**Written task**
Extract every line of the listing below word for word, leaving out the pictures.

Chart comprehension data:
☆ ☆ ☆ ☆

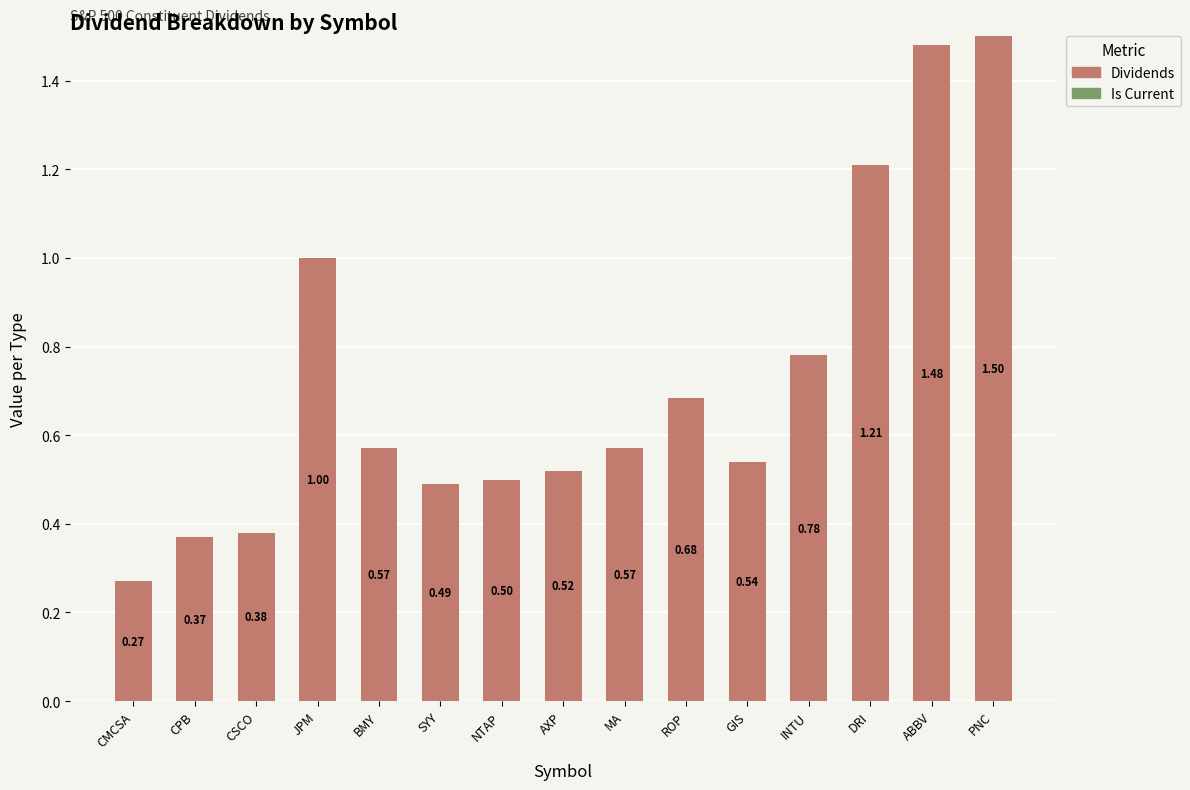

What is the sum of all values?

10.9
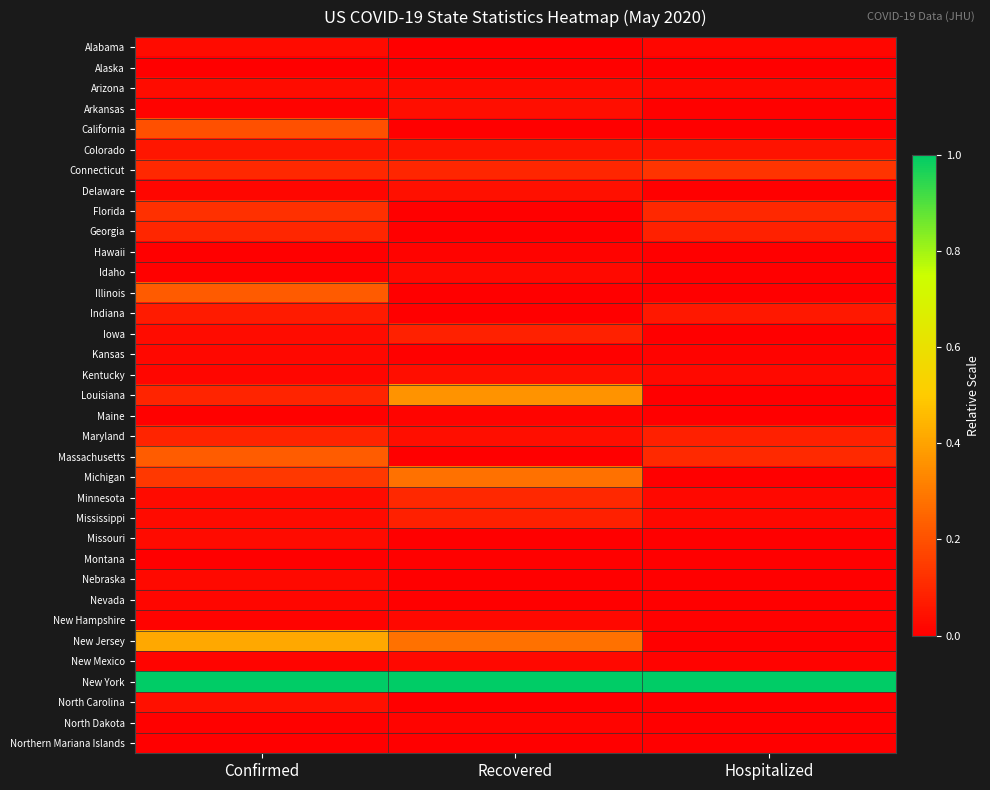

Reading left to right, list all the values displayed in this chart.

Alabama: Confirmed=0.0	Recovered=0.0	Hospitalized=0.0
Alaska: Confirmed=0.0	Recovered=0.0	Hospitalized=0.0
Arizona: Confirmed=0.0	Recovered=0.0	Hospitalized=0.0
Arkansas: Confirmed=0.0	Recovered=0.0	Hospitalized=0.0
California: Confirmed=0.2	Recovered=0.0	Hospitalized=0.0
Colorado: Confirmed=0.1	Recovered=0.1	Hospitalized=0.0
Connecticut: Confirmed=0.1	Recovered=0.1	Hospitalized=0.1
Delaware: Confirmed=0.0	Recovered=0.0	Hospitalized=0.0
Florida: Confirmed=0.1	Recovered=0.0	Hospitalized=0.1
Georgia: Confirmed=0.1	Recovered=0.0	Hospitalized=0.1
Hawaii: Confirmed=0.0	Recovered=0.0	Hospitalized=0.0
Idaho: Confirmed=0.0	Recovered=0.0	Hospitalized=0.0
Illinois: Confirmed=0.2	Recovered=0.0	Hospitalized=0.0
Indiana: Confirmed=0.1	Recovered=0.0	Hospitalized=0.1
Iowa: Confirmed=0.0	Recovered=0.1	Hospitalized=0.0
Kansas: Confirmed=0.0	Recovered=0.0	Hospitalized=0.0
Kentucky: Confirmed=0.0	Recovered=0.0	Hospitalized=0.0
Louisiana: Confirmed=0.1	Recovered=0.4	Hospitalized=0.0
Maine: Confirmed=0.0	Recovered=0.0	Hospitalized=0.0
Maryland: Confirmed=0.1	Recovered=0.0	Hospitalized=0.1
Massachusetts: Confirmed=0.2	Recovered=0.0	Hospitalized=0.1
Michigan: Confirmed=0.1	Recovered=0.3	Hospitalized=0.0
Minnesota: Confirmed=0.0	Recovered=0.1	Hospitalized=0.0
Mississippi: Confirmed=0.0	Recovered=0.1	Hospitalized=0.0
Missouri: Confirmed=0.0	Recovered=0.0	Hospitalized=0.0
Montana: Confirmed=0.0	Recovered=0.0	Hospitalized=0.0
Nebraska: Confirmed=0.0	Recovered=0.0	Hospitalized=0.0
Nevada: Confirmed=0.0	Recovered=0.0	Hospitalized=0.0
New Hampshire: Confirmed=0.0	Recovered=0.0	Hospitalized=0.0
New Jersey: Confirmed=0.4	Recovered=0.3	Hospitalized=0.0
New Mexico: Confirmed=0.0	Recovered=0.0	Hospitalized=0.0
New York: Confirmed=1.0	Recovered=1.0	Hospitalized=1.0
North Carolina: Confirmed=0.0	Recovered=0.0	Hospitalized=0.0
North Dakota: Confirmed=0.0	Recovered=0.0	Hospitalized=0.0
Northern Mariana Islands: Confirmed=0.0	Recovered=0.0	Hospitalized=0.0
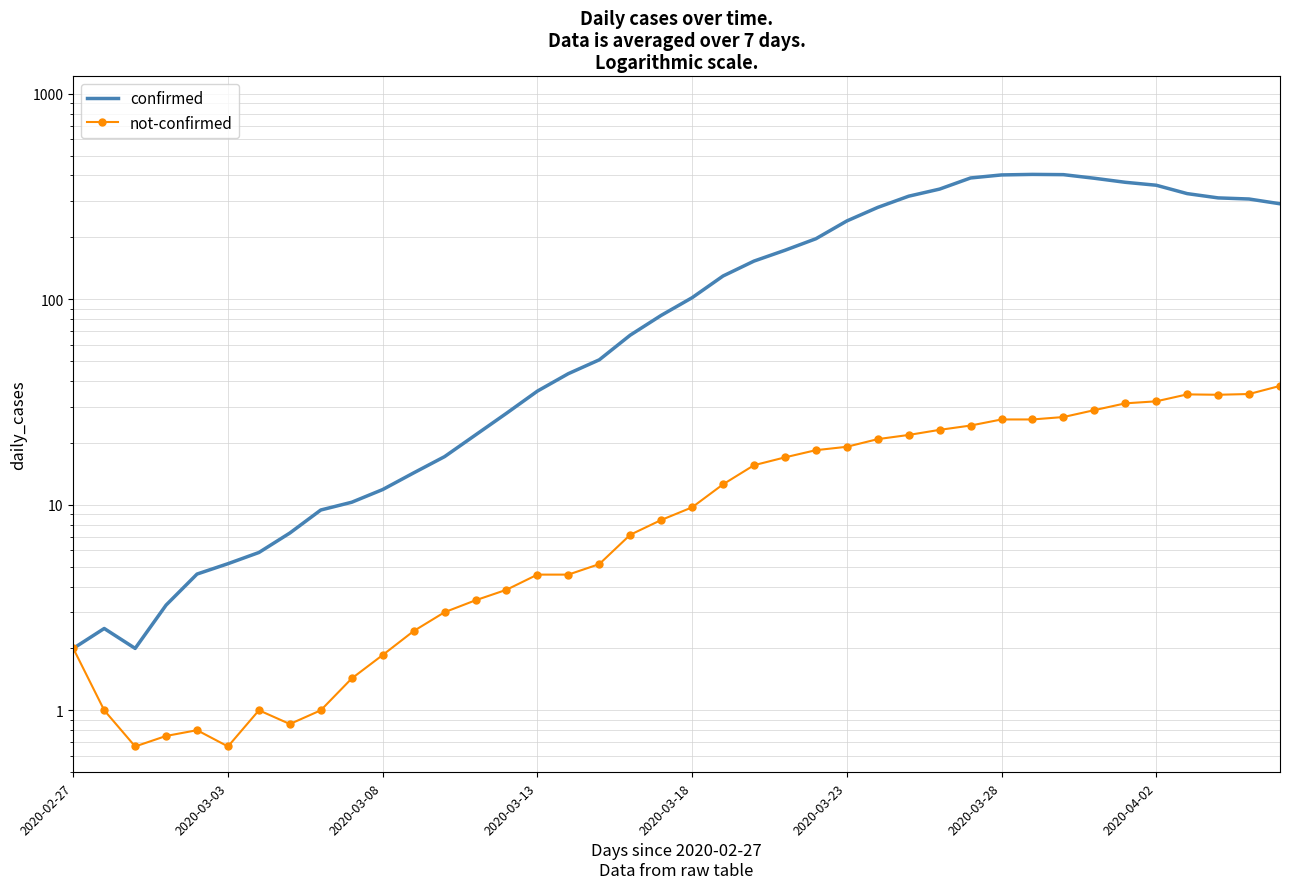

What is the value of the not-confirmed point at the 14th from the left?

3.4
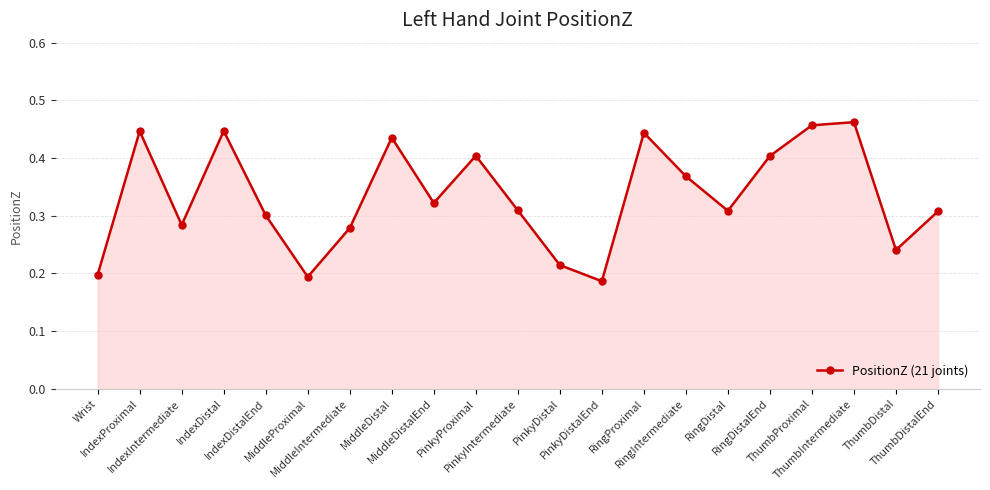

How many lines are shown in the chart?

1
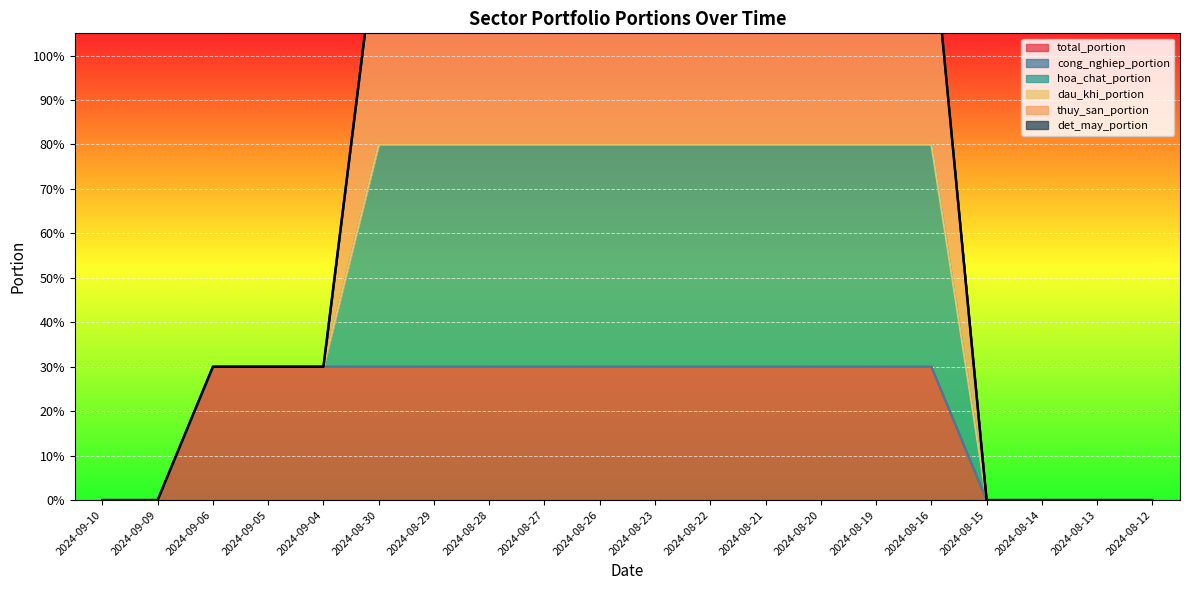

True or false: hoa_chat_portion and thuy_san_portion cross at least once.

False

☆ ☆ ☆ ☆

**Response to this task**
What is the sum of all values?

10.9

Reading left to right, list all the values displayed in this chart.

Alabama: Confirmed=0.0	Recovered=0.0	Hospitalized=0.0
Alaska: Confirmed=0.0	Recovered=0.0	Hospitalized=0.0
Arizona: Confirmed=0.0	Recovered=0.0	Hospitalized=0.0
Arkansas: Confirmed=0.0	Recovered=0.0	Hospitalized=0.0
California: Confirmed=0.2	Recovered=0.0	Hospitalized=0.0
Colorado: Confirmed=0.1	Recovered=0.1	Hospitalized=0.0
Connecticut: Confirmed=0.1	Recovered=0.1	Hospitalized=0.1
Delaware: Confirmed=0.0	Recovered=0.0	Hospitalized=0.0
Florida: Confirmed=0.1	Recovered=0.0	Hospitalized=0.1
Georgia: Confirmed=0.1	Recovered=0.0	Hospitalized=0.1
Hawaii: Confirmed=0.0	Recovered=0.0	Hospitalized=0.0
Idaho: Confirmed=0.0	Recovered=0.0	Hospitalized=0.0
Illinois: Confirmed=0.2	Recovered=0.0	Hospitalized=0.0
Indiana: Confirmed=0.1	Recovered=0.0	Hospitalized=0.1
Iowa: Confirmed=0.0	Recovered=0.1	Hospitalized=0.0
Kansas: Confirmed=0.0	Recovered=0.0	Hospitalized=0.0
Kentucky: Confirmed=0.0	Recovered=0.0	Hospitalized=0.0
Louisiana: Confirmed=0.1	Recovered=0.4	Hospitalized=0.0
Maine: Confirmed=0.0	Recovered=0.0	Hospitalized=0.0
Maryland: Confirmed=0.1	Recovered=0.0	Hospitalized=0.1
Massachusetts: Confirmed=0.2	Recovered=0.0	Hospitalized=0.1
Michigan: Confirmed=0.1	Recovered=0.3	Hospitalized=0.0
Minnesota: Confirmed=0.0	Recovered=0.1	Hospitalized=0.0
Mississippi: Confirmed=0.0	Recovered=0.1	Hospitalized=0.0
Missouri: Confirmed=0.0	Recovered=0.0	Hospitalized=0.0
Montana: Confirmed=0.0	Recovered=0.0	Hospitalized=0.0
Nebraska: Confirmed=0.0	Recovered=0.0	Hospitalized=0.0
Nevada: Confirmed=0.0	Recovered=0.0	Hospitalized=0.0
New Hampshire: Confirmed=0.0	Recovered=0.0	Hospitalized=0.0
New Jersey: Confirmed=0.4	Recovered=0.3	Hospitalized=0.0
New Mexico: Confirmed=0.0	Recovered=0.0	Hospitalized=0.0
New York: Confirmed=1.0	Recovered=1.0	Hospitalized=1.0
North Carolina: Confirmed=0.0	Recovered=0.0	Hospitalized=0.0
North Dakota: Confirmed=0.0	Recovered=0.0	Hospitalized=0.0
Northern Mariana Islands: Confirmed=0.0	Recovered=0.0	Hospitalized=0.0

What is the value of the not-confirmed point at the 14th from the left?

3.4

How many lines are shown in the chart?

1

True or false: hoa_chat_portion and thuy_san_portion cross at least once.

False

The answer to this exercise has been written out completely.